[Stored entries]
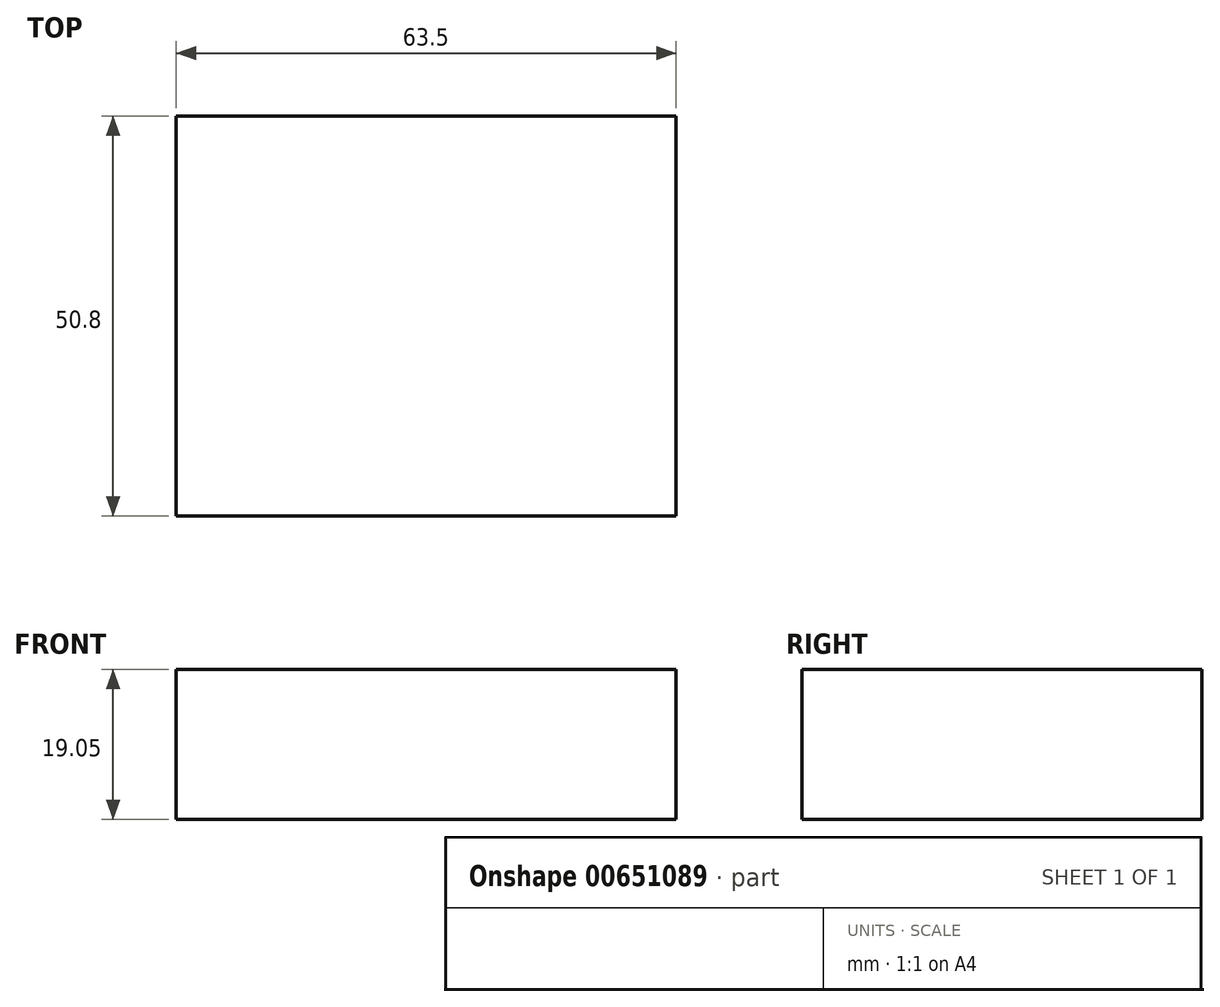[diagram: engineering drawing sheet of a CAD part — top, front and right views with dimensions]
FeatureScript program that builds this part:
annotation { "Feature Type Name" : "Feature", "Feature Type Description" : "" }
export const myFeature = defineFeature(function(context is Context, id is Id, definition is map)
    precondition{}
    {
        {
            var Q0;
            Q0=qCreatedBy(makeId("Top.planeOp"),FACE);
            var sketch = newSketch(context, id + "F0", { "sketchPlane" : qUnion([Q0])});
            skLineSegment(sketch, "E0", {"start": v(-22.7, 27.14) * mm, "end": v(-22.7, -23.66) * mm});
            skLineSegment(sketch, "E1", {"start": v(-22.7, -23.66) * mm, "end": v(40.8, -23.66) * mm});
            skLineSegment(sketch, "E2", {"start": v(40.8, -23.66) * mm, "end": v(40.8, 27.14) * mm});
            skLineSegment(sketch, "E3", {"start": v(40.8, 27.14) * mm, "end": v(-22.7, 27.14) * mm});
            skSolve(sketch);
        }
        {
            var Q0;
            Q0=makeQuery(id+"F0.imprint","IMPRINT",FACE,{"disambiguationData":[TD([[makeQuery(id+"F0.imprint","IMPRINT",EDGE,{"derivedFrom":sQuery(id+"F0.wireOp",EDGE,"E0")}),1.0]])]});
            extrude(context, id + "F1", {"entities" : qUnion([Q0]), "oppositeDirection" : true, "depth" : 19.05 * mm, "offsetDistance" : 25.4 * mm});
        }
    });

- Requirements
Copy out the records above word for word, line by line. Leave out the pictures.

- Correct output
[diagram: engineering drawing sheet of a CAD part — top, front and right views with dimensions]
FeatureScript program that builds this part:
annotation { "Feature Type Name" : "Feature", "Feature Type Description" : "" }
export const myFeature = defineFeature(function(context is Context, id is Id, definition is map)
    precondition{}
    {
        {
            var Q0;
            Q0=qCreatedBy(makeId("Top.planeOp"),FACE);
            var sketch = newSketch(context, id + "F0", { "sketchPlane" : qUnion([Q0])});
            skLineSegment(sketch, "E0", {"start": v(-22.7, 27.14) * mm, "end": v(-22.7, -23.66) * mm});
            skLineSegment(sketch, "E1", {"start": v(-22.7, -23.66) * mm, "end": v(40.8, -23.66) * mm});
            skLineSegment(sketch, "E2", {"start": v(40.8, -23.66) * mm, "end": v(40.8, 27.14) * mm});
            skLineSegment(sketch, "E3", {"start": v(40.8, 27.14) * mm, "end": v(-22.7, 27.14) * mm});
            skSolve(sketch);
        }
        {
            var Q0;
            Q0=makeQuery(id+"F0.imprint","IMPRINT",FACE,{"disambiguationData":[TD([[makeQuery(id+"F0.imprint","IMPRINT",EDGE,{"derivedFrom":sQuery(id+"F0.wireOp",EDGE,"E0")}),1.0]])]});
            extrude(context, id + "F1", {"entities" : qUnion([Q0]), "oppositeDirection" : true, "depth" : 19.05 * mm, "offsetDistance" : 25.4 * mm});
        }
    });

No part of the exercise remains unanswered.